Task prompt
Select each line of the data that contains the word "label" and copy those lines out.

Supplied material
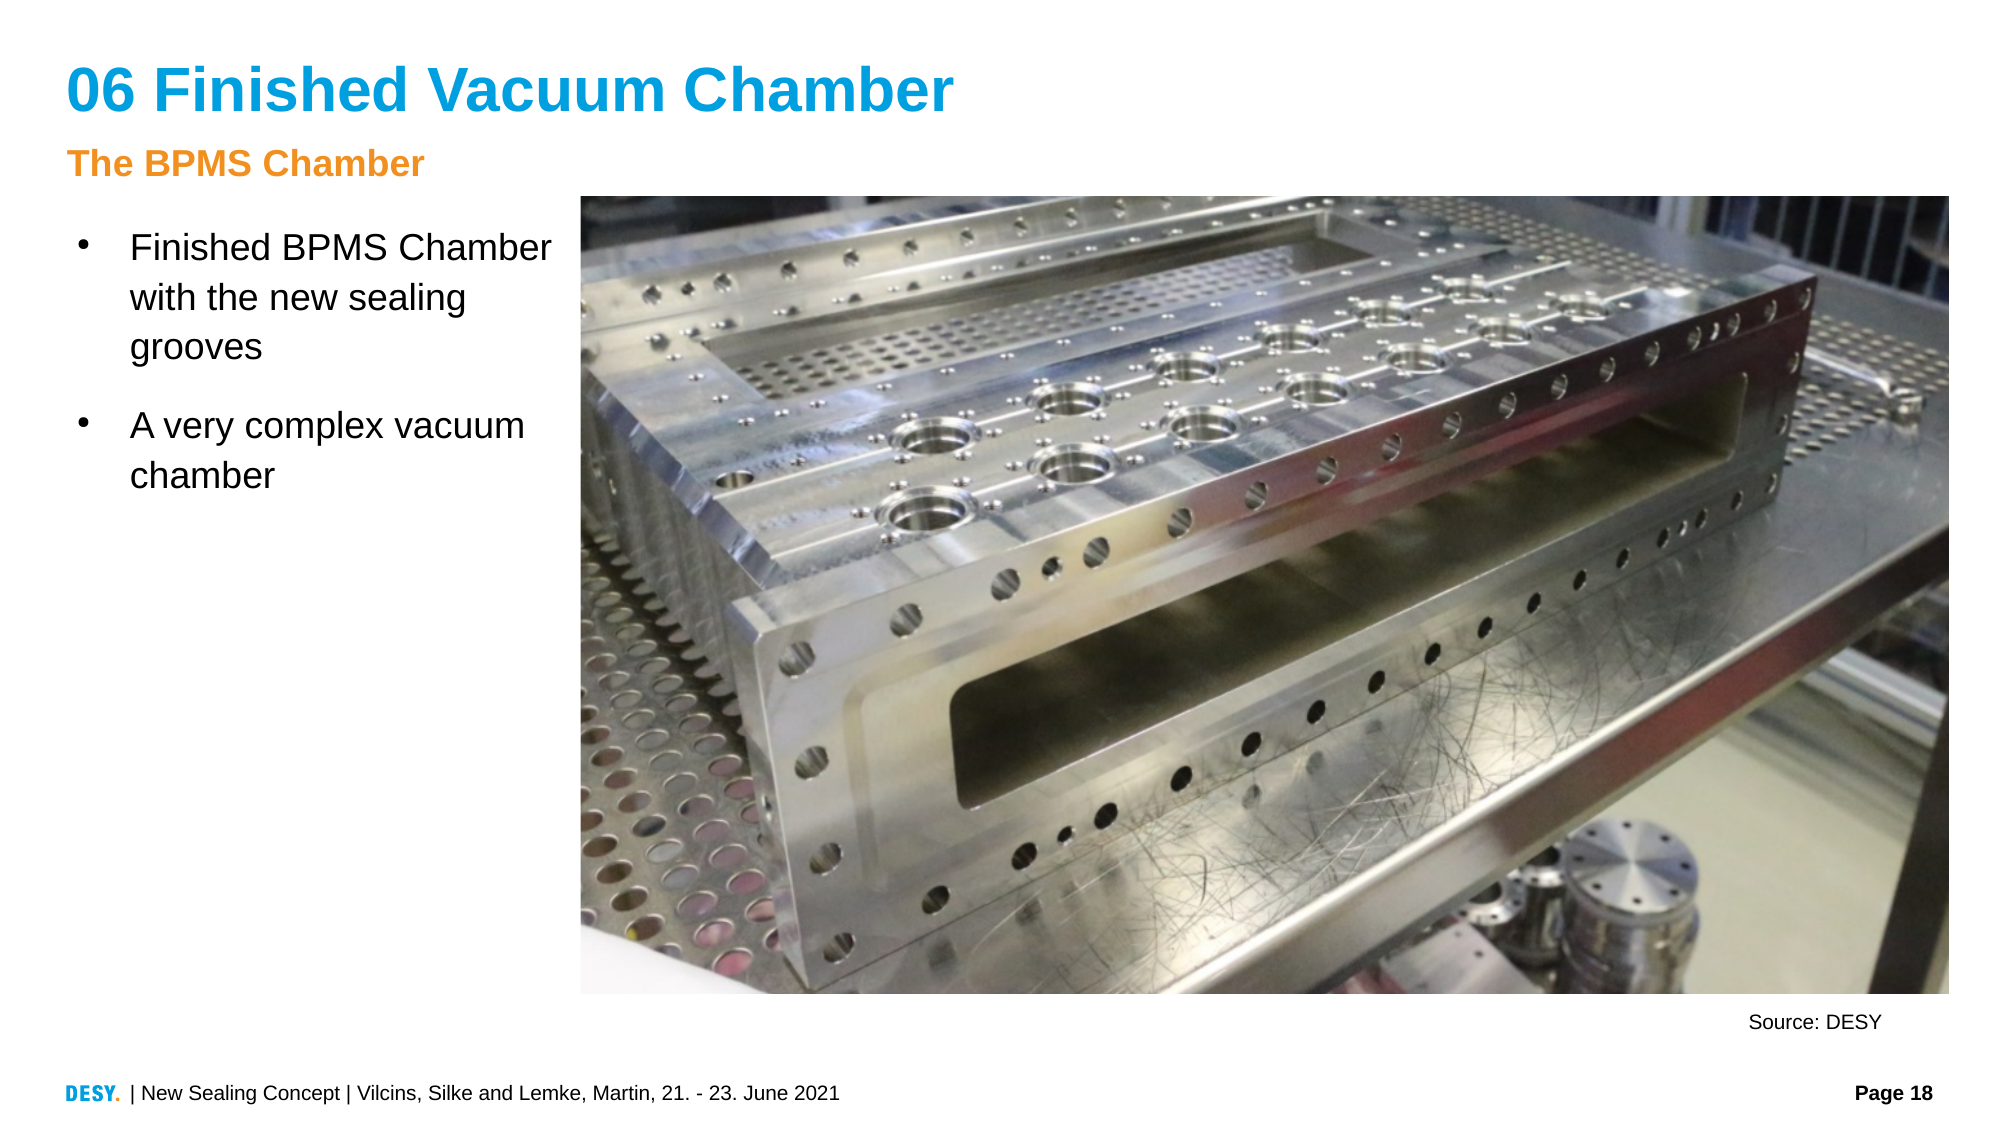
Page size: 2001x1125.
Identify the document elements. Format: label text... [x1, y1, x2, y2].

title 06 Finished Vacuum Chamber [66, 57, 1933, 132]
text_box | New Sealing Concept | Vilcins, Silke and Lemke, Martin, 21. - 23. June 2021 [129, 1079, 1762, 1111]
list Finished BPMS Chamber with the new sealing grooves A very complex vacuum chamber [59, 218, 562, 945]
list The BPMS Chamber [66, 134, 1933, 197]
picture [580, 196, 1949, 994]
text_box Source: DESY [1733, 1003, 1949, 1043]
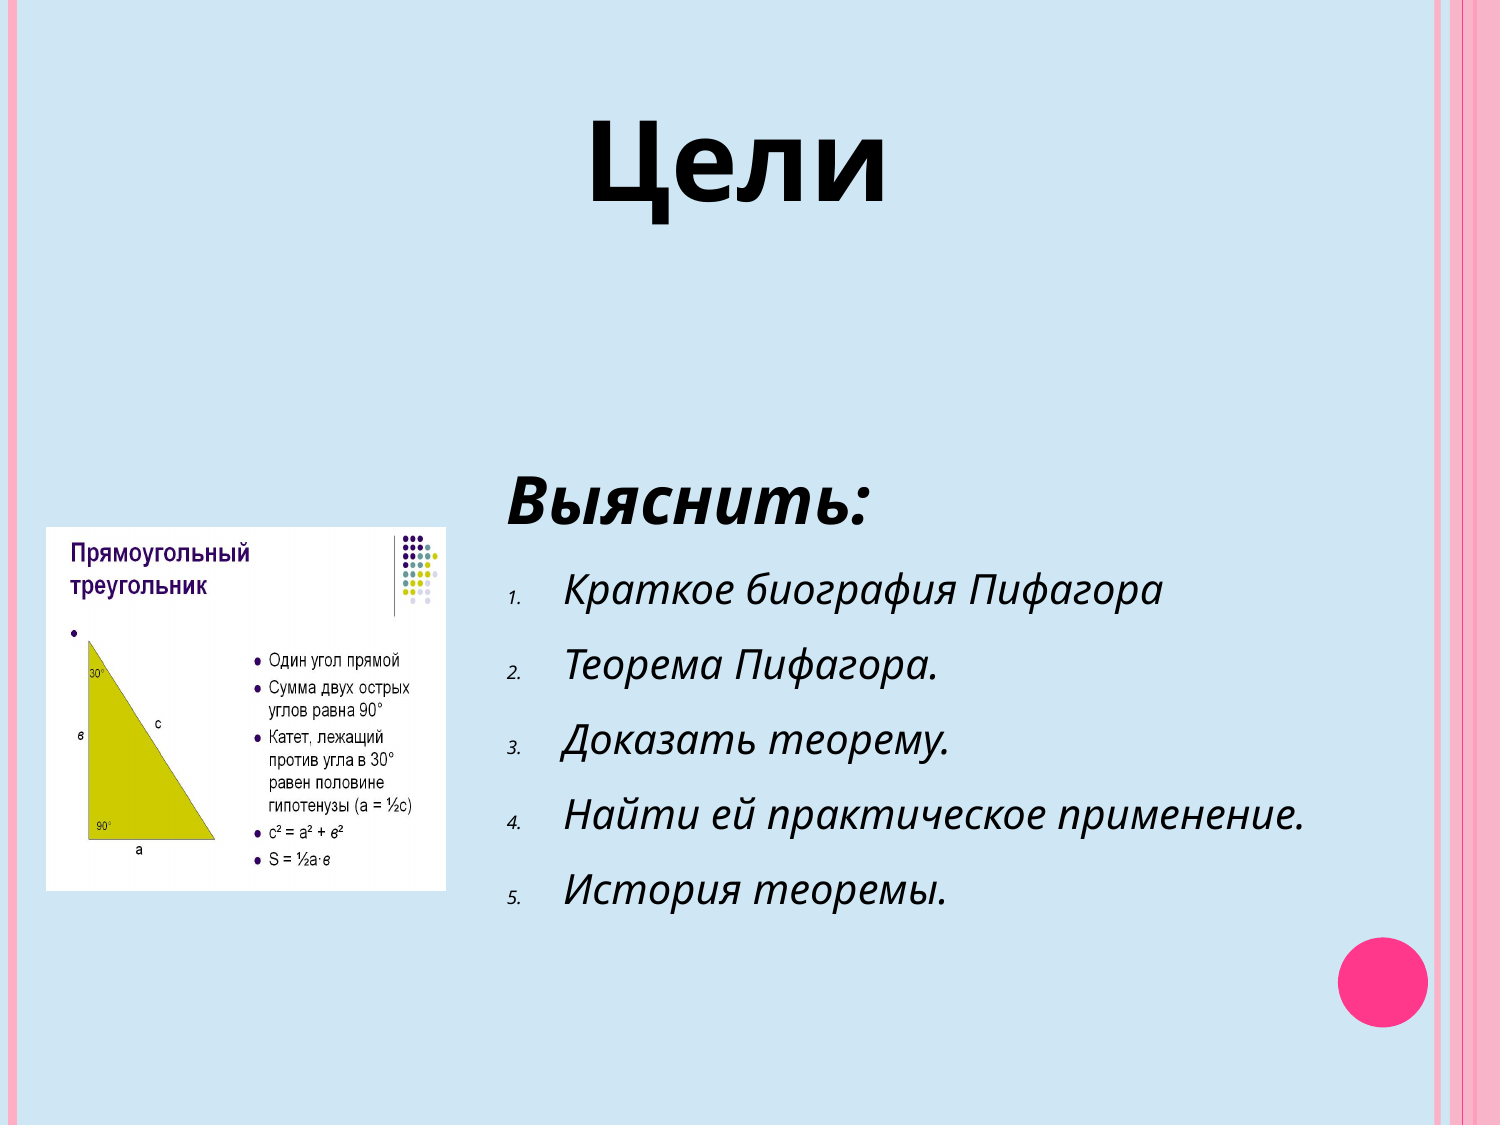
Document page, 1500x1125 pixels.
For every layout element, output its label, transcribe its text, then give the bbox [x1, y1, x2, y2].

Reply
Identify the document elements. Format: label text... [x1, y1, x2, y2].
For every layout element, output its label, transcribe its text, then give the bbox [x1, y1, x2, y2].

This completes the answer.